What you need to do: From the entries below, output the line with "hostname: localhost" and each following line up to and including the line with "to a config", exactly as written.

Source material:
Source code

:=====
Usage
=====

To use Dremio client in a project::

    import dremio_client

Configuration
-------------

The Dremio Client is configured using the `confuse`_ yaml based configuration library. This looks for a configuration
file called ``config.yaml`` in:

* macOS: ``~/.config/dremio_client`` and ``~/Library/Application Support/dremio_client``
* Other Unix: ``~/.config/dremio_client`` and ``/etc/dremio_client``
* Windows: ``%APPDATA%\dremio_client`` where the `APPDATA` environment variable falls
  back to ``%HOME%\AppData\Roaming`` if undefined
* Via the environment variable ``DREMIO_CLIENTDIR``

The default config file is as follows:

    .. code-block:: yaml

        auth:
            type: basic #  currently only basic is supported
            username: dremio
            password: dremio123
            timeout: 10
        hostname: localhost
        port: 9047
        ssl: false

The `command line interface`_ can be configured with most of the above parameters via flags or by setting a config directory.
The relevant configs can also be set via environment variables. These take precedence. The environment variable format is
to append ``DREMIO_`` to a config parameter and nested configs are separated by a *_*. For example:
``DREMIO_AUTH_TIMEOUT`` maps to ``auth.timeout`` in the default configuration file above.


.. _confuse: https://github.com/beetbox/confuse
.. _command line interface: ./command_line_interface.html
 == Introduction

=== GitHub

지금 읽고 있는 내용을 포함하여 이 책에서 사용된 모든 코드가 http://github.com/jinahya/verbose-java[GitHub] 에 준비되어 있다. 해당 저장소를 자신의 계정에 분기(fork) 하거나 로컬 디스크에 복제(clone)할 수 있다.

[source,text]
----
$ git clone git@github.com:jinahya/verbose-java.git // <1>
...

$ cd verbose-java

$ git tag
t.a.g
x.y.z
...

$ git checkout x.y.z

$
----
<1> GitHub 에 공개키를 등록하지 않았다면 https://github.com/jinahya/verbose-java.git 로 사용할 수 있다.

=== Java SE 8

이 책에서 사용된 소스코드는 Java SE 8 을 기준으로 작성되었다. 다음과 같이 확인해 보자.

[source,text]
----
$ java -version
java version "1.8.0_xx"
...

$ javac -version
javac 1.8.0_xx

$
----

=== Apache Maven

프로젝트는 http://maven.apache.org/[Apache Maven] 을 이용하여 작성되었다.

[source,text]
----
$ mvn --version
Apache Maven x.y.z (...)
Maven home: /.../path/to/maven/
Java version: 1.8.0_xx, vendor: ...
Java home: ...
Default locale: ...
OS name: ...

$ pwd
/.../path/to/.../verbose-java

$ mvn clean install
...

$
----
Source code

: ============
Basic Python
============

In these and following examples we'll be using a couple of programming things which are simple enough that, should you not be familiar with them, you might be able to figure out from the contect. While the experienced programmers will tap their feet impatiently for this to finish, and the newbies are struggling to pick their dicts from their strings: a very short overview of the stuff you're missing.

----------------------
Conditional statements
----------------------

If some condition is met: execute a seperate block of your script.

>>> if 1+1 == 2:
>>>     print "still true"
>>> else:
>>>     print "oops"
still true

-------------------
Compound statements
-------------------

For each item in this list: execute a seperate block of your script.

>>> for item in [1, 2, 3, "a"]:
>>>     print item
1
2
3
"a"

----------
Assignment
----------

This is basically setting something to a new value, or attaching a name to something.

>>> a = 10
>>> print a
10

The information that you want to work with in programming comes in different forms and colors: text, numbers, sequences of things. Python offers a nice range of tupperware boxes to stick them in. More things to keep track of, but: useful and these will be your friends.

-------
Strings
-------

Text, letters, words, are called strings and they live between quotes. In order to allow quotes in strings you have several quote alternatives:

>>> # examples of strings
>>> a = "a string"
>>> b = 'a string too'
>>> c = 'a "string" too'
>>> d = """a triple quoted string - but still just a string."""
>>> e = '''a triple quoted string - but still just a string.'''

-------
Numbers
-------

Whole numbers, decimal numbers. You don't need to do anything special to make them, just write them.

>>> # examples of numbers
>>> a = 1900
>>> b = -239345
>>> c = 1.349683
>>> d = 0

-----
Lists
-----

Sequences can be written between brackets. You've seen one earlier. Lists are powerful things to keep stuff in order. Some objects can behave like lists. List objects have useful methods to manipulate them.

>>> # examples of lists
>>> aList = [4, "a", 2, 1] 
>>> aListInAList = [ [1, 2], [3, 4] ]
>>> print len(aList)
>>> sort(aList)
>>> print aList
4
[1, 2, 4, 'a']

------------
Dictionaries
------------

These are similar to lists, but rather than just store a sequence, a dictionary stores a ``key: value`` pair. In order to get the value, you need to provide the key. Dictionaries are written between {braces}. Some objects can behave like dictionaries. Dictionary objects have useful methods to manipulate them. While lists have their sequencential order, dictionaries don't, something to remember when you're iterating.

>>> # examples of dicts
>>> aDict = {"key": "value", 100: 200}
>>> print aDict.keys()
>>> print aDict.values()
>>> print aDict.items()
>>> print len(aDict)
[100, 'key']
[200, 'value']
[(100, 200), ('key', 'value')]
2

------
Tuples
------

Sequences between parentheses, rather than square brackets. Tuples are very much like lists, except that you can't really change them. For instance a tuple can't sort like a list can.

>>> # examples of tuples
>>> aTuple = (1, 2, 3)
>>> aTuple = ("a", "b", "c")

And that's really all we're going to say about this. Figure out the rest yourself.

Problem solution:
        hostname: localhost
        port: 9047
        ssl: false

The `command line interface`_ can be configured with most of the above parameters via flags or by setting a config directory.
The relevant configs can also be set via environment variables. These take precedence. The environment variable format is
to append ``DREMIO_`` to a config parameter and nested configs are separated by a *_*. For example:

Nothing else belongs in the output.